There is in this something similar to the work of the sculptor, who must constantly measure himself against the material on which he works — let us think of the marble of Michelangelo’s Pieta — and in spite of everything, he is able to make that material speak, to have a singular and unrepeatable synthesis of thought and emotion arise, an absolutely original artistic expression that, however, at the same time, is totally at the service of that beautiful content of the faith, it is as though dominated by the event it represents — in our case, by the Seven Words and by their context.
 
Hidden here is a universal law of artistic expression: To be able to communicate a beauty that is also a good and a truth, through a sensible means — a painting, a music, a sculpture, a written text, a dance, etc. Well looked at, it is the same law that God followed to communicate himself and his love to us: He was incarnated in our human flesh and did the greatest work of art of the whole of creation: “the only mediator between God and men, the man Christ Jesus” — as St. Paul writes (1 Timothy 2:5).

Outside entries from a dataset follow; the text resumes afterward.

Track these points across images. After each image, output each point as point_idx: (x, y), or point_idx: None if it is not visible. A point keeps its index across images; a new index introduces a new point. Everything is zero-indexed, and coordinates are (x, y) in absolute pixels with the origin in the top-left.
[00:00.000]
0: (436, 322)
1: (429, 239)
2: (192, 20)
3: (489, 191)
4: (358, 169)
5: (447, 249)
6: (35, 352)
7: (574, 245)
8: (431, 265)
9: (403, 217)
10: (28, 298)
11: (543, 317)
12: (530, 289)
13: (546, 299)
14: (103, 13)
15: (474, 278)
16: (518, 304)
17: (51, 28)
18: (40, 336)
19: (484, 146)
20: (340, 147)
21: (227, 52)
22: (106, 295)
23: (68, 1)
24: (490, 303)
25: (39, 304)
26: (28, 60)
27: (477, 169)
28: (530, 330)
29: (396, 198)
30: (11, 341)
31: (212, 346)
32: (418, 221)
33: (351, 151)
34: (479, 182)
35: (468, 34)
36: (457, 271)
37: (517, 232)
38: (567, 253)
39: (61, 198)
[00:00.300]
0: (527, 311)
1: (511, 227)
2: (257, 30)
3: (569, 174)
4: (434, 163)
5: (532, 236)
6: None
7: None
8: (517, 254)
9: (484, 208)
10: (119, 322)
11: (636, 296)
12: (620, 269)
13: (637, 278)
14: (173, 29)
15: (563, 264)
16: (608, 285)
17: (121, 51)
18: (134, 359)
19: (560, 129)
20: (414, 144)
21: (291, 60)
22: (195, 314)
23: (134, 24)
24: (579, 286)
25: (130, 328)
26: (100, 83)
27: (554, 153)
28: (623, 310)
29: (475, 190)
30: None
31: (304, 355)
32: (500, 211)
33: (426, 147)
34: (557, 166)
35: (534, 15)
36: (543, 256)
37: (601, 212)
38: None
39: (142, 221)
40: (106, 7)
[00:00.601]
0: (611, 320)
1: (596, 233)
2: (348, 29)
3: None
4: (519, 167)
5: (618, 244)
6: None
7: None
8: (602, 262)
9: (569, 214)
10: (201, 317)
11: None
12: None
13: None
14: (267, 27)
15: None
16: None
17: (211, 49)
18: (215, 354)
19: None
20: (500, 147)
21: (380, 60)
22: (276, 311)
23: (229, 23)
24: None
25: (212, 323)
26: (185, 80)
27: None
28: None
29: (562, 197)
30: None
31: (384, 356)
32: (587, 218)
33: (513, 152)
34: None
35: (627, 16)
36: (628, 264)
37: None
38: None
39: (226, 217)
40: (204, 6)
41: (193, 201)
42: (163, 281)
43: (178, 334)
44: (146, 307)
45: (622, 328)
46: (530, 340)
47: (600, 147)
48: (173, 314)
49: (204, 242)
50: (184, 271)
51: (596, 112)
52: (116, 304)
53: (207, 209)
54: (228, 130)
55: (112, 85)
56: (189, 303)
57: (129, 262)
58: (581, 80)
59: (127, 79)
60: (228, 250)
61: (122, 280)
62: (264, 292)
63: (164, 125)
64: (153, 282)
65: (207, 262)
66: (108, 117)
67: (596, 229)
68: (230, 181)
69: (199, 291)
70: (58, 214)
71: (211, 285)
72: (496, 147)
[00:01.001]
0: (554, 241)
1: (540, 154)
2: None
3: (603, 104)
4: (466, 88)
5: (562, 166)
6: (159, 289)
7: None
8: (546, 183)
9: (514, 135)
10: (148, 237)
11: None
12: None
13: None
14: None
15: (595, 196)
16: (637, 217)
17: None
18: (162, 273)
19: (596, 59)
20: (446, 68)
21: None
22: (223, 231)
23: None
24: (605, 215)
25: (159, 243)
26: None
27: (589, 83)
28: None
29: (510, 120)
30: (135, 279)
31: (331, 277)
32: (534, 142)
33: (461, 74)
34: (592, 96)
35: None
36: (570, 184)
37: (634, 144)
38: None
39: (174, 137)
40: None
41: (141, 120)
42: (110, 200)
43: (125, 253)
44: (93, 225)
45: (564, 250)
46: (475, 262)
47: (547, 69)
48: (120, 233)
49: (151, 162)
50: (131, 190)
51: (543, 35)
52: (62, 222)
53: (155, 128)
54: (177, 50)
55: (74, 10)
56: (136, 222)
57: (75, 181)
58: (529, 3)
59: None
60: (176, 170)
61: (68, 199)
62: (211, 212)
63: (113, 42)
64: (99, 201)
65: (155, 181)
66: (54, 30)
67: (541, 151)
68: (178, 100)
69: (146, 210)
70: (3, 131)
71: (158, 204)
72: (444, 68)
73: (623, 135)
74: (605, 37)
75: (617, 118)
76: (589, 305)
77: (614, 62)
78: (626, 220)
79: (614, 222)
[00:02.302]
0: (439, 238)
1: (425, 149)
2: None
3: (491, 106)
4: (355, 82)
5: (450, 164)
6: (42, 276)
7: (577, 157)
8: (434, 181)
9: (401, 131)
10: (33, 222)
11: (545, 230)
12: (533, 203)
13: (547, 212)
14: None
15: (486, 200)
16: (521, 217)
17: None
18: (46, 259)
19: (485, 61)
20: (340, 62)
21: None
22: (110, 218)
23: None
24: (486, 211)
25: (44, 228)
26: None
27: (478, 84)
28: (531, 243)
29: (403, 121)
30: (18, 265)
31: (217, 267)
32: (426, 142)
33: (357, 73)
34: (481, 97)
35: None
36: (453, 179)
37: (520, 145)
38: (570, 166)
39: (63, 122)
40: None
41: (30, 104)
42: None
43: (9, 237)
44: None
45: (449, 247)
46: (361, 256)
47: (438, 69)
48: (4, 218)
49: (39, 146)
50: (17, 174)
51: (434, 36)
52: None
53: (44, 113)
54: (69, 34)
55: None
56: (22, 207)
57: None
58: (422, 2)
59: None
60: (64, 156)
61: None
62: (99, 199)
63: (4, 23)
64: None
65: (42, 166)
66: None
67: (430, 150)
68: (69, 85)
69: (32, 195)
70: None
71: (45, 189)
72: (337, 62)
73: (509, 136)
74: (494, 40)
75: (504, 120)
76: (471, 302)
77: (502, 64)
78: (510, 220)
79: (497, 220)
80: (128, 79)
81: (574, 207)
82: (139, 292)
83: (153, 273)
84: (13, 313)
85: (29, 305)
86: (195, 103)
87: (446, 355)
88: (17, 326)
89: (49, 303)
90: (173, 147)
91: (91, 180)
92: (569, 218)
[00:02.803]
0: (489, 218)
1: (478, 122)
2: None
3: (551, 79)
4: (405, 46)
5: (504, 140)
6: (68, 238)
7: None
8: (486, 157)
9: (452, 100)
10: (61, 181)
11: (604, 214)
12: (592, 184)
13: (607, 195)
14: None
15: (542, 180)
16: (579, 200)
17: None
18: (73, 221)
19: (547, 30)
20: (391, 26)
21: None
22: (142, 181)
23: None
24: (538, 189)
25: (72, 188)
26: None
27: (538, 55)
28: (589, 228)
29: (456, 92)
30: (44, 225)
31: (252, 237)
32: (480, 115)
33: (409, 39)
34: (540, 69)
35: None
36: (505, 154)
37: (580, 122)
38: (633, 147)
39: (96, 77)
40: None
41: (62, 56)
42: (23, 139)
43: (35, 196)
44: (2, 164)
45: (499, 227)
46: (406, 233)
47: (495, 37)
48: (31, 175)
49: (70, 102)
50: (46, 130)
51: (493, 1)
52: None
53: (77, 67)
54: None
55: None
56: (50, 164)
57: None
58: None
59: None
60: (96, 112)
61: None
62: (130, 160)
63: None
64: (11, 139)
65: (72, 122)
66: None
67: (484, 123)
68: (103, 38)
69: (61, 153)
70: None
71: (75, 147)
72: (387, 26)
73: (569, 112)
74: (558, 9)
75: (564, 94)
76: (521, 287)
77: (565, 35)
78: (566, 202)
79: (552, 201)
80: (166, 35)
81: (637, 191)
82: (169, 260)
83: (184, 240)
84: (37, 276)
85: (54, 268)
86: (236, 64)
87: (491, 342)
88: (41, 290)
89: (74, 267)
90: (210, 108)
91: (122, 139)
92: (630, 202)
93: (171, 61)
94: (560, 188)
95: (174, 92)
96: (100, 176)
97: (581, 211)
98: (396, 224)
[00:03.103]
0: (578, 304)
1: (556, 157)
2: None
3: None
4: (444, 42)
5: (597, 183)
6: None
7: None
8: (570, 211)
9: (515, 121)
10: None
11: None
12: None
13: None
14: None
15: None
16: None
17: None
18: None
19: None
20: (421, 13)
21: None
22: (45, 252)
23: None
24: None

The “harder” the material the closer the conditionings of the expression, and highlighted in the main is the genius of the artist. Thus on the “hard” cross, God pronounced in Christ the most beautiful and true Word of love, which is Jesus in his full and definitive self-giving: He is the last Word of God, not in a chronological but in a qualitative sense. It is the universal, absolute Word, but it was pronounced in that concrete man, in that time and in that place, in that “hour” — says John’s Gospel. This connection with history, with flesh is the sign of fidelity par excellence, of a love so free that it is not afraid to be bound forever, to express the infinite in the finite, the whole in the fragment. This law, which is the law of love, is also the law of art in its highest expressions.
 
Dear friends, perhaps I have gone too far with this reflection, but the fault — or rather the merit! — is Franz Joseph Haydn’s. Let us thank the Lord for these great artistic geniuses, who have been able and have wanted to measure themselves with his Word — Jesus Christ — and with his words — the sacred Scriptures. I renew my gratitude to all those who have planned and prepared this tribute: may the Lord recompense each one of you with largesse.
 [In German] 
Once again I thank profoundly all those who have made this evening possible. I address my particular gratitude to the Henschell Quartet and to mezzo-soprano, Mrs. Susanne Kelling who, with her expressive performance, has brought us close in a musical way to the words of the Savior on the Cross. Thank you very much!
 [In Spanish] 
I greet very cordially Maestro José Peris Lacasa, author of an successful re-elaboration of Haydn’s “Seven Last Words of Christ on the Cross,” which we had the pleasure to listen to today. I also greet those who have come from Spain for this occasion. Thank you very much.
 
I renew a cordial greeting to all with the hope that you will follow Christ closely, as the Virgin Mary, to live Holy Week profoundly and really celebrate Easter now so close. With this intention, I impart to you and your loved ones my Blessing.